[Stored data entries]
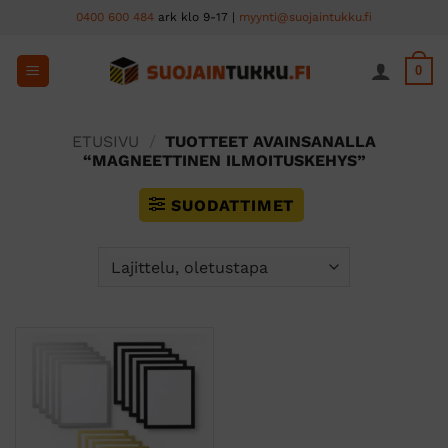
Skip
0400 600 484
ark klo 9-17 |
myynti@suojaintukku.fi
to
content
0
ETUSIVU
/
TUOTTEET AVAINSANALLA
“MAGNEETTINEN ILMOITUSKEHYS”
SUODATTIMET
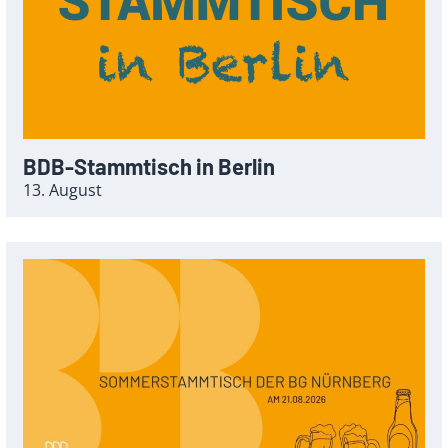
BDB-Stammtisch in Berlin
13. August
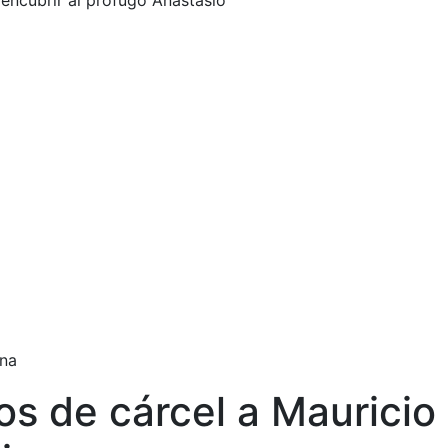
encubrir al prófugo Anastasio
ena
os de cárcel a Mauricio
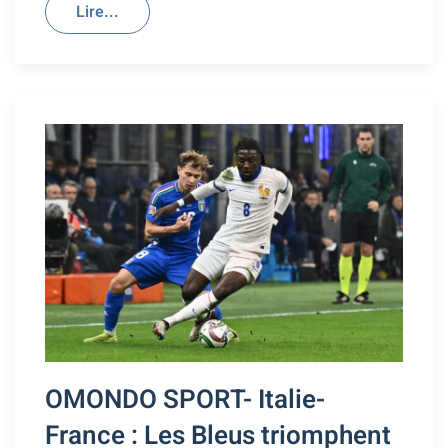
Lire...
OMONDO SPORT- Italie-
France : Les Bleus triomphent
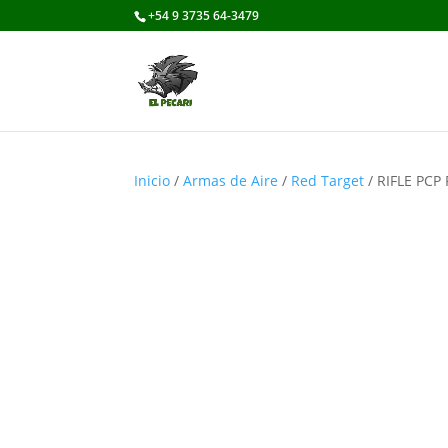
+54 9 3735 64-3479
Inicio
/
Armas de Aire
/
Red Target
/ RIFLE PCP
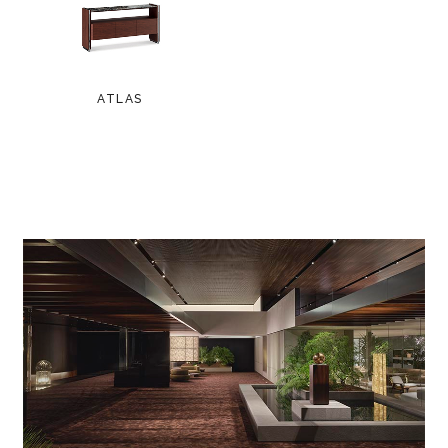
ATLAS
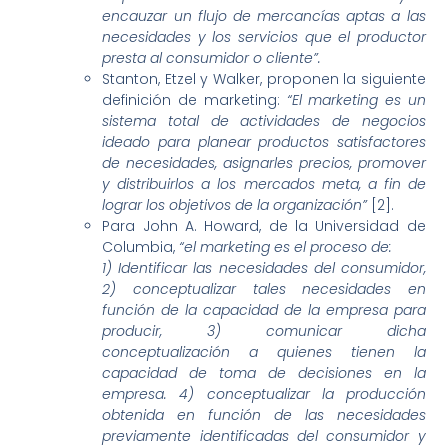
encauzar un flujo de mercancías aptas a las
necesidades y los servicios que el productor
presta al consumidor o cliente”.
Stanton, Etzel y Walker, proponen la siguiente
definición de marketing:
“El marketing es un
sistema total de actividades de negocios
ideado para planear productos satisfactores
de necesidades, asignarles precios, promover
y distribuirlos a los mercados meta, a fin de
lograr los objetivos de la organización”
[2].
Para John A. Howard, de la Universidad de
Columbia,
“e
l marketing es el proceso de:
1) Identificar las necesidades del consumidor,
2) conceptualizar tales necesidades en
función de la capacidad de la empresa para
producir, 3) comunicar dicha
conceptualización a quienes tienen la
capacidad de toma de decisiones en la
empresa. 4) conceptualizar la producción
obtenida en función de las necesidades
previamente identificadas del consumidor y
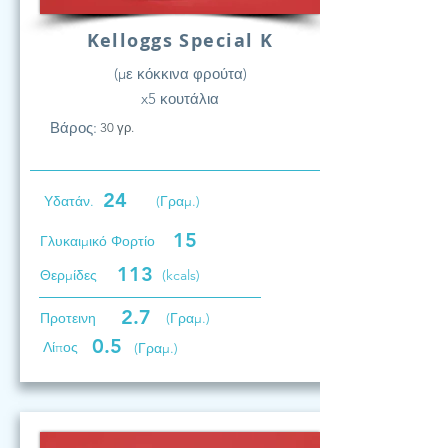
Kelloggs Special K
(με κόκκινα φρούτα)
x5 κουτάλια
Βάρος:
30 γρ.
24
Υδατάν.
(Γραμ.)
15
Γλυκαιμικό Φορτίο
113
Θερμίδες
(kcals)
2.7
Προτεινη
(Γραμ.)
0.5
Λίπος
(Γραμ.)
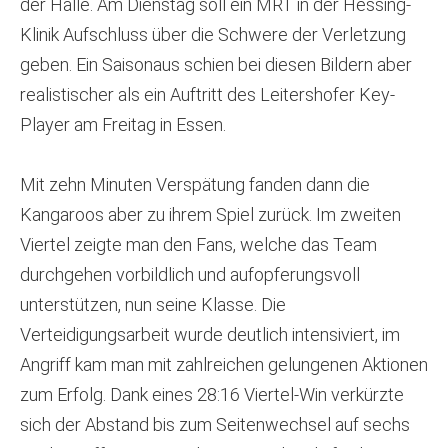
der Halle. Am Dienstag soll ein MRT in der Hessing-
Klinik Aufschluss über die Schwere der Verletzung
geben. Ein Saisonaus schien bei diesen Bildern aber
realistischer als ein Auftritt des Leitershofer Key-
Player am Freitag in Essen.
Mit zehn Minuten Verspätung fanden dann die
Kangaroos aber zu ihrem Spiel zurück. Im zweiten
Viertel zeigte man den Fans, welche das Team
durchgehen vorbildlich und aufopferungsvoll
unterstützen, nun seine Klasse. Die
Verteidigungsarbeit wurde deutlich intensiviert, im
Angriff kam man mit zahlreichen gelungenen Aktionen
zum Erfolg. Dank eines 28:16 Viertel-Win verkürzte
sich der Abstand bis zum Seitenwechsel auf sechs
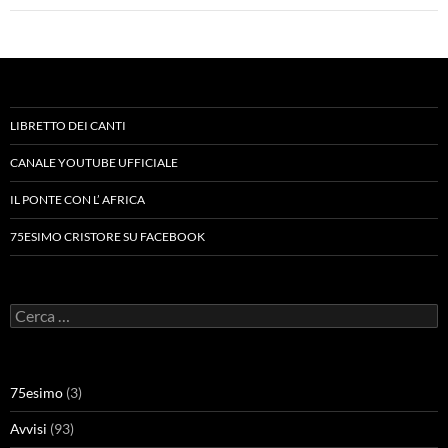
LIBRETTO DEI CANTI
CANALE YOUTUBE UFFICIALE
IL PONTE CON L’ AFRICA
75ESIMO CRISTORE SU FACEBOOK
Ricerca
per:
75esimo
(3)
Avvisi
(93)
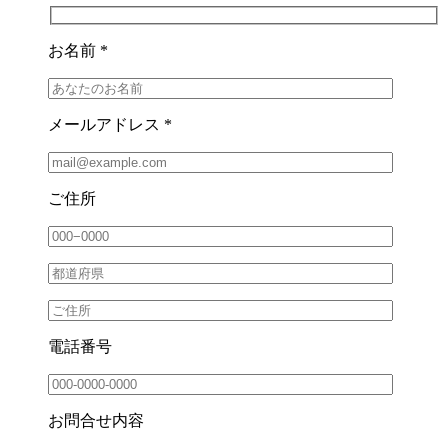
お名前 *
メールアドレス *
ご住所
電話番号
お問合せ内容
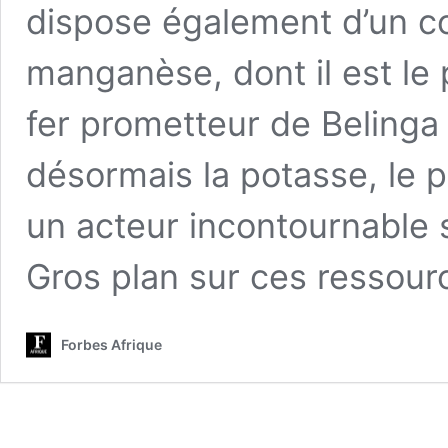
dispose également d’un col
manganèse, dont il est le
fer prometteur de Belinga e
désormais la potasse, le 
un acteur incontournable s
Gros plan sur ces ressourc
Forbes Afrique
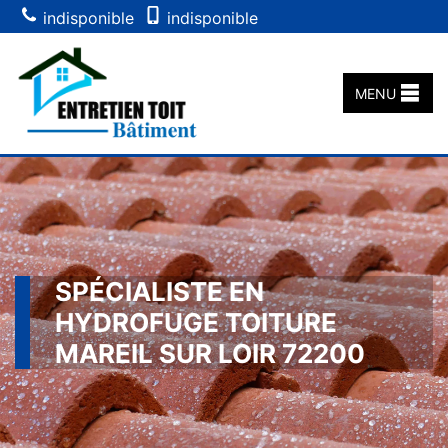
indisponible
indisponible
MENU
SPÉCIALISTE EN
HYDROFUGE TOITURE
MAREIL SUR LOIR 72200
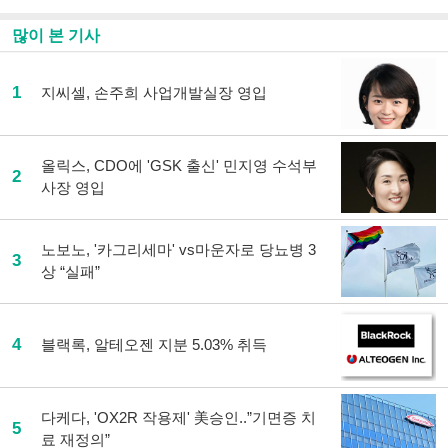
많이 본 기사
1
지씨셀, 손주희 사업개발실장 영입
올릭스, CDO에 'GSK 출신' 민지영 수석부
2
사장 영입
노보노, '카그리세마' vs마운자로 당뇨병 3
3
상 “실패”
4
블랙록, 알테오젠 지분 5.03% 취득
다케다, 'OX2R 작용제' 美승인..”기면증 치
5
료 재정의”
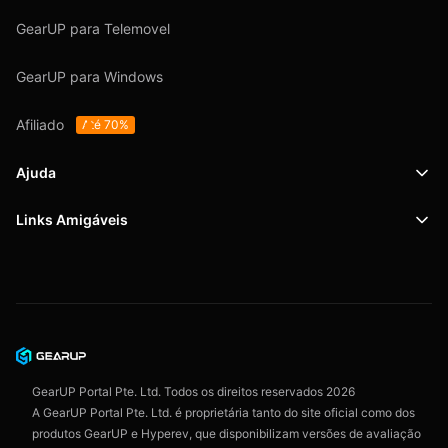
GearUP para Telemovel
GearUP para Windows
Afiliado
Até 70%
Ajuda
Links Amigáveis
Suporte
SafeShell VPN
Blog
Política de Privacidade
Acordo do Usuário
GearUP Portal Pte. Ltd. Todos os direitos reservados
2026
A GearUP Portal Pte. Ltd. é proprietária tanto do site oficial como dos
produtos GearUP e Hyperev, que disponibilizam versões de avaliação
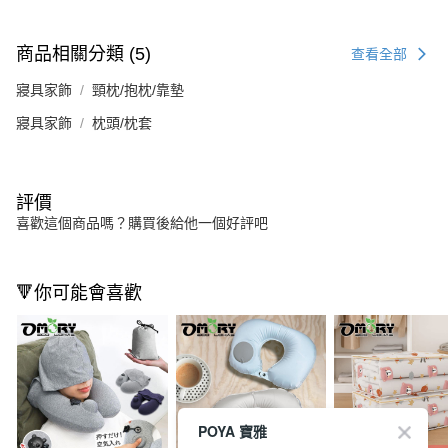
商品相關分類 (5)
查看全部
寢具家飾
頸枕/抱枕/靠墊
寢具家飾
枕頭/枕套
評價
喜歡這個商品嗎？購買後給他一個好評吧
🔻你可能會喜歡
POYA 寶雅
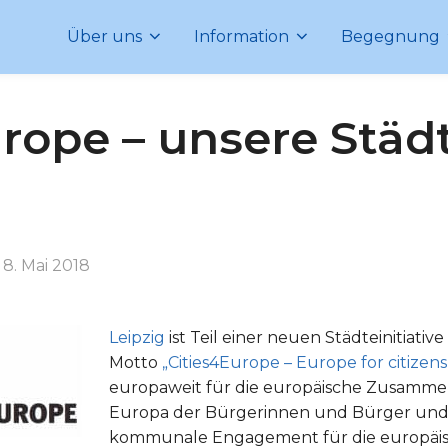
Über uns
Information
Begegnung
rope – unsere Städt
Veröffentlicht
n
8. Mai 2018
am
Leipzig
ist Teil einer neuen Städteinitiati
Motto
„Cities4Europe – Europe for citizens
europaweit für die europäische Zusammena
Europa der Bürgerinnen und Bürger und 
kommunale Engagement für die europäis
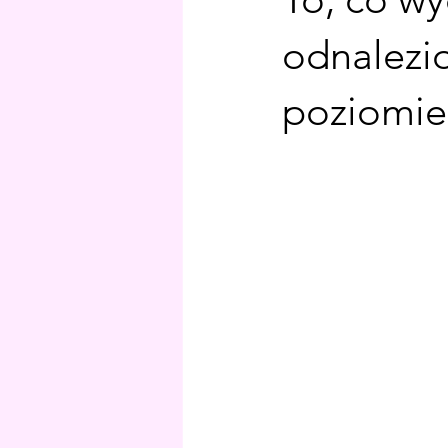
odnalezi
poziomie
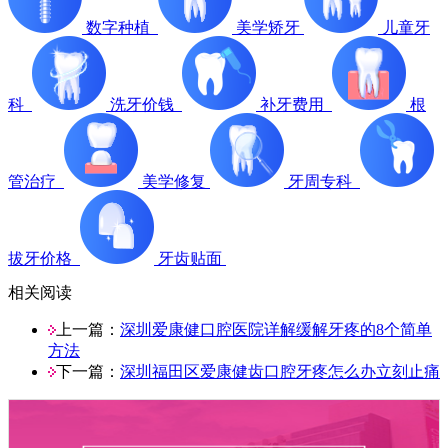
数字种植
美学矫牙
儿童牙
科
洗牙价钱
补牙费用
根
管治疗
美学修复
牙周专科
拔牙价格
牙齿贴面
相关阅读
上一篇：
深圳爱康健口腔医院详解缓解牙疼的8个简单
方法
下一篇：
深圳福田区爱康健齿口腔牙疼怎么办立刻止痛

## Exercise prompt
Select every line above that contains the string "capacidad", treating uppercase and lowercase letters as different.

## Exercise solution
función de la capacidad de la empresa para
capacidad de toma de decisiones en la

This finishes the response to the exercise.